Data extract:
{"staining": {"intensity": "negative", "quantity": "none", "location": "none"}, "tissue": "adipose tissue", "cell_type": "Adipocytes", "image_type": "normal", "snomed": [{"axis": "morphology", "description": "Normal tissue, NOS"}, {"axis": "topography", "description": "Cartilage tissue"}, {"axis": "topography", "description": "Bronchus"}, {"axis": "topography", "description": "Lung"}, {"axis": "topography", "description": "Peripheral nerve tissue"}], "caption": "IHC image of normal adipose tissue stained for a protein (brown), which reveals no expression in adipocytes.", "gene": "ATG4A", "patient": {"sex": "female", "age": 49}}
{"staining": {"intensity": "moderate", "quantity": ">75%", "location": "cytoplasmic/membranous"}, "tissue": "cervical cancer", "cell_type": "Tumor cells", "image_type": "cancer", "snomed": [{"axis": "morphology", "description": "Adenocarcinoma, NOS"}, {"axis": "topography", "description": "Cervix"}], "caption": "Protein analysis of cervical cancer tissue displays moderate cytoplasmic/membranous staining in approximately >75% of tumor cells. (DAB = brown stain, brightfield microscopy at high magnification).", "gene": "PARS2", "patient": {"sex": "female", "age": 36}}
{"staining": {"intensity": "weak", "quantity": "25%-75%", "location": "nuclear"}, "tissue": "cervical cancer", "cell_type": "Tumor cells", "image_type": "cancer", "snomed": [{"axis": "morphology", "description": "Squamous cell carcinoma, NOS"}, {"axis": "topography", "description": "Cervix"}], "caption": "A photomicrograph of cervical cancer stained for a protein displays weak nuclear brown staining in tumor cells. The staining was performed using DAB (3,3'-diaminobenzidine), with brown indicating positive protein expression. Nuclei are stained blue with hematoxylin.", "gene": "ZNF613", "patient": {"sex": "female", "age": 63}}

About this exercise: Output the lines above verbatim and in full.

Solved exercise:
{"staining": {"intensity": "negative", "quantity": "none", "location": "none"}, "tissue": "adipose tissue", "cell_type": "Adipocytes", "image_type": "normal", "snomed": [{"axis": "morphology", "description": "Normal tissue, NOS"}, {"axis": "topography", "description": "Cartilage tissue"}, {"axis": "topography", "description": "Bronchus"}, {"axis": "topography", "description": "Lung"}, {"axis": "topography", "description": "Peripheral nerve tissue"}], "caption": "IHC image of normal adipose tissue stained for a protein (brown), which reveals no expression in adipocytes.", "gene": "ATG4A", "patient": {"sex": "female", "age": 49}}
{"staining": {"intensity": "moderate", "quantity": ">75%", "location": "cytoplasmic/membranous"}, "tissue": "cervical cancer", "cell_type": "Tumor cells", "image_type": "cancer", "snomed": [{"axis": "morphology", "description": "Adenocarcinoma, NOS"}, {"axis": "topography", "description": "Cervix"}], "caption": "Protein analysis of cervical cancer tissue displays moderate cytoplasmic/membranous staining in approximately >75% of tumor cells. (DAB = brown stain, brightfield microscopy at high magnification).", "gene": "PARS2", "patient": {"sex": "female", "age": 36}}
{"staining": {"intensity": "weak", "quantity": "25%-75%", "location": "nuclear"}, "tissue": "cervical cancer", "cell_type": "Tumor cells", "image_type": "cancer", "snomed": [{"axis": "morphology", "description": "Squamous cell carcinoma, NOS"}, {"axis": "topography", "description": "Cervix"}], "caption": "A photomicrograph of cervical cancer stained for a protein displays weak nuclear brown staining in tumor cells. The staining was performed using DAB (3,3'-diaminobenzidine), with brown indicating positive protein expression. Nuclei are stained blue with hematoxylin.", "gene": "ZNF613", "patient": {"sex": "female", "age": 63}}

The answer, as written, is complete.